The test patch clears DLLSC because the Hot Reset that is propagated
down the hierarchy causes the link to flap. I'm wondering though if
that's sufficient or if PDC needs to be cleared as well. According
to PCIe Base Spec sec. 4.2.6, LTSSM transitions from "Hot Reset" state
to "Detect", then "Polling". If I understand the table "Link Status
Mapped to the LTSSM" in the spec correctly, in-band presence is 0b
in Detect state, hence I'd expect PDC to flap as well as a result of
a Hot Reset being propagated down the hierarchy.
I think the table "Link Status Mapped to the LTSSM" is saying that when
in-band presence is 0, the LTSSM state must be "Detect" (not that being
in "Detect" will force in-band presence to zero).
I would not expect PDC to flap since the presence detect (even in-band)

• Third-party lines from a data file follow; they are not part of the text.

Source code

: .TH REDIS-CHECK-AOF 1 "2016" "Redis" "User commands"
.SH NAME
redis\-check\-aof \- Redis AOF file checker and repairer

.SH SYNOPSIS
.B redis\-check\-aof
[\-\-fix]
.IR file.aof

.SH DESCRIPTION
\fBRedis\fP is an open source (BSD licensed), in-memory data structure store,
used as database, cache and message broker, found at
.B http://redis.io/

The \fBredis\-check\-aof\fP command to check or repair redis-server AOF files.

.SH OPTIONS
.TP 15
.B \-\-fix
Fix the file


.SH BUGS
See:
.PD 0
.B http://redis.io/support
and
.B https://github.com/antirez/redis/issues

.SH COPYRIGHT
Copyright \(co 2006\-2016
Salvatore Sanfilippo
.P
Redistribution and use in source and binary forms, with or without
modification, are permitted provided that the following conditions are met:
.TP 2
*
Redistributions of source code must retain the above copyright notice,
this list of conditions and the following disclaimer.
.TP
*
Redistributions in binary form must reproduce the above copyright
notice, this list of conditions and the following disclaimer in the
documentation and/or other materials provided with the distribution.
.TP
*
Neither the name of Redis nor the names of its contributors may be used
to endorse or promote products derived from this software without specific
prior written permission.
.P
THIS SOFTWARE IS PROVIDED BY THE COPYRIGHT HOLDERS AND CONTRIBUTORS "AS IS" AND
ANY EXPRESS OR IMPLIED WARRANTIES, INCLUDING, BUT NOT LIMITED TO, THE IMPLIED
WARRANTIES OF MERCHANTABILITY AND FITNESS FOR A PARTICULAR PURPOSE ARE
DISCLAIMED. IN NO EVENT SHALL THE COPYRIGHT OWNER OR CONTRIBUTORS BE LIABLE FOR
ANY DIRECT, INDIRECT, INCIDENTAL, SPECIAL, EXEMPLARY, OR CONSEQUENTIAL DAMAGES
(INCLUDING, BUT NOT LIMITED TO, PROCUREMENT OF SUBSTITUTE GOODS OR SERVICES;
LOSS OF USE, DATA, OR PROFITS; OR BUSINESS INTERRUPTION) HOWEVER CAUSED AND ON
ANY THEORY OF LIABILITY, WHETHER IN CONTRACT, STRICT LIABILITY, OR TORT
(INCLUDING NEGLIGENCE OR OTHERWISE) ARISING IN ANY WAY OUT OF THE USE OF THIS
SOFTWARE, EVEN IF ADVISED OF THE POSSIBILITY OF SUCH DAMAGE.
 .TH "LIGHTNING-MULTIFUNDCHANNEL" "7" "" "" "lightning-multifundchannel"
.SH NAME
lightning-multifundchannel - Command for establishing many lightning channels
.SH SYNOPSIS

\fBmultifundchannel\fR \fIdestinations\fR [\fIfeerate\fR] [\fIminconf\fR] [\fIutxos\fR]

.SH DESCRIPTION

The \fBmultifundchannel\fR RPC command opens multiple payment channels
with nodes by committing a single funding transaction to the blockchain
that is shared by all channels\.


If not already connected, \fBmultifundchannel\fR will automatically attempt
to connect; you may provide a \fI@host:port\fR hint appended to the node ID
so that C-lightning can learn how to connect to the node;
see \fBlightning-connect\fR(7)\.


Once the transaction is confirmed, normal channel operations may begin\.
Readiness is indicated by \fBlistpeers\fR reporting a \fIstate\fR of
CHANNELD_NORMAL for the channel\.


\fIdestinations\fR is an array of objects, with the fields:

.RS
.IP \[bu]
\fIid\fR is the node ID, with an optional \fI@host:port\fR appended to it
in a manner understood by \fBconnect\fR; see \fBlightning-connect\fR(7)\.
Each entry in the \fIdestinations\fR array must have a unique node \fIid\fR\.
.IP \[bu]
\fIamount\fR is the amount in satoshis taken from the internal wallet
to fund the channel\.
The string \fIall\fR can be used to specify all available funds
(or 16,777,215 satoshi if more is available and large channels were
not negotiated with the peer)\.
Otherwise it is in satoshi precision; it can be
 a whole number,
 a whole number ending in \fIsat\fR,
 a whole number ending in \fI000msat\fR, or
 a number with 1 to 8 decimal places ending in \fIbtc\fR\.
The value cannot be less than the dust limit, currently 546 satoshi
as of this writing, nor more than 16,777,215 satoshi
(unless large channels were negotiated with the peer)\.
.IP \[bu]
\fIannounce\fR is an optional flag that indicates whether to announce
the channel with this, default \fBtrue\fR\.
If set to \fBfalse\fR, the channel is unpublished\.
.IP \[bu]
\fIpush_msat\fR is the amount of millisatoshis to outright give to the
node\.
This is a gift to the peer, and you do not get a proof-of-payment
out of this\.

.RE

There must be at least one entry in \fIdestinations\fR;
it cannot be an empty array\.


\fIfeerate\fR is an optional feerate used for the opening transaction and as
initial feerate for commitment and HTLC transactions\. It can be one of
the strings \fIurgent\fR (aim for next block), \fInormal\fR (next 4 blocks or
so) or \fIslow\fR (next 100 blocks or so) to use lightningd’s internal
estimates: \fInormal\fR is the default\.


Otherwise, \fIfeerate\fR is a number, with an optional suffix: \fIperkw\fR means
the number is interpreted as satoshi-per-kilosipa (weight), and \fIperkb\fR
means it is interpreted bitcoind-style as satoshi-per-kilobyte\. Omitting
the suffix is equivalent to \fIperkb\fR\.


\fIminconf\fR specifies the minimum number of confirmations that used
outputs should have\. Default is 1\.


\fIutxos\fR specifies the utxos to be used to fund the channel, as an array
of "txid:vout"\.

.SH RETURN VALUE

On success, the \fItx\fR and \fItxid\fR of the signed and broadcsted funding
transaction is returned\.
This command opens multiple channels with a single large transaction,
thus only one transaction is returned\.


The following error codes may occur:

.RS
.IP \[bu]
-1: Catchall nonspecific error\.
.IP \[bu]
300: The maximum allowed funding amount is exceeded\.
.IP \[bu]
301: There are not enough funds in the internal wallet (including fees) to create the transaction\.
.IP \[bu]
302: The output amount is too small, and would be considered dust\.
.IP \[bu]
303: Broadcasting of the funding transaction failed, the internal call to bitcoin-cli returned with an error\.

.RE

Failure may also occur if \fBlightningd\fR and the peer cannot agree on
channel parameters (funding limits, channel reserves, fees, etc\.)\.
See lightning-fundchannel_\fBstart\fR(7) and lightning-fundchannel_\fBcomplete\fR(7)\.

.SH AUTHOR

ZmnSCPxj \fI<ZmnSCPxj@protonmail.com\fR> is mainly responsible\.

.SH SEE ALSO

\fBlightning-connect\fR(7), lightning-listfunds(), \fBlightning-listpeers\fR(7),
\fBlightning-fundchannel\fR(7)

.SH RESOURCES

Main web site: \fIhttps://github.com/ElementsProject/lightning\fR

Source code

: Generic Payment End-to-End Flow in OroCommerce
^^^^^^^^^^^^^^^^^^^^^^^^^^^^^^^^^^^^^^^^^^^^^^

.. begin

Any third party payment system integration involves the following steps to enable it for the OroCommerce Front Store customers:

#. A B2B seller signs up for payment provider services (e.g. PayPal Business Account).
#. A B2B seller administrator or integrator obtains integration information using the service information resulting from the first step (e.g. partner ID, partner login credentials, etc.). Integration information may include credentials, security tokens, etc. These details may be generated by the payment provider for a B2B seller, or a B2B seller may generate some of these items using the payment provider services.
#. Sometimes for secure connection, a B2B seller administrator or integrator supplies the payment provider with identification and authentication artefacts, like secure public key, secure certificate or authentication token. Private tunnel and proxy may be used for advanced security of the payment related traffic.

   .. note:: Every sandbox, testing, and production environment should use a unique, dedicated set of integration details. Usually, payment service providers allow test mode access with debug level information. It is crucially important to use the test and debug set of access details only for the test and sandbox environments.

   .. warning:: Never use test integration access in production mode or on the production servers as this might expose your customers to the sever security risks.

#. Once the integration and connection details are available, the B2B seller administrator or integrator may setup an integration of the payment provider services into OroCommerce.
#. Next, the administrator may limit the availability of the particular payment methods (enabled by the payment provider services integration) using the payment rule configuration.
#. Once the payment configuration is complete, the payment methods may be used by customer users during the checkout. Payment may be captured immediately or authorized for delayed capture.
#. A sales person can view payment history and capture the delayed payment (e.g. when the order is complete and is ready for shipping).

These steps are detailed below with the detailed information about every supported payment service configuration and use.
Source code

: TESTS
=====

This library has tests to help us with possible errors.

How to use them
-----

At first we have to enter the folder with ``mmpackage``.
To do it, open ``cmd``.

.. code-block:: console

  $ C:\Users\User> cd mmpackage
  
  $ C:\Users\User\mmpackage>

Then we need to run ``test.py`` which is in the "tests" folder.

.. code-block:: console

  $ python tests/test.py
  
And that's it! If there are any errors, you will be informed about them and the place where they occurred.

should not go away during hot reset.
On the system I'm using, I modified the kernel to read and print the
slot status register right before your test patch clears DLLSC, and it
reads 0x140 (link status changed, presence is detected, but PDC is not set).
Does the hotplug port at 0000:68:00.0 support In-Band Presence Disable?
That would explain why only clearing DLLSC is sufficient.
No... the slot capabilities 2 register is 0.
The problem is, if PDC is cleared as well, we lose the ability to
detect that a device was hot-removed while the reset was ongoing,
which is unfortunate.
Agreed, but I don't think PDC should get set on hot reset.
If an error is handled by aer_root_reset() (instead of dpc_reset_link())
and the reset is performed at a hotplug port, then pciehp_reset_slot()
is invoked:
aer_root_reset()
pci_bus_error_reset()
pci_slot_reset()
pci_reset_hotplug_slot()
pciehp_reset_slot()
pciehp_reset_slot() temporarily masks both DLLSC *and* PDC events,
then performs a Secondary Bus Reset at the hotplug port.
If there are further hotplug ports below that hotplug port
where the SBR is performed, my expectation is that the Hot Reset
is likewise propagated down the hierarchy (just as with DPC),
so those cascaded hotplug ports should also see their link go down.
In other words, the issue you're seeing isn't really DPC-specific.
However, the test patch should fix the issue for AER-handled errors
as well. Do you agree with this analysis or did I miss anything?
That looks correct to me.
Thanks,
Lukas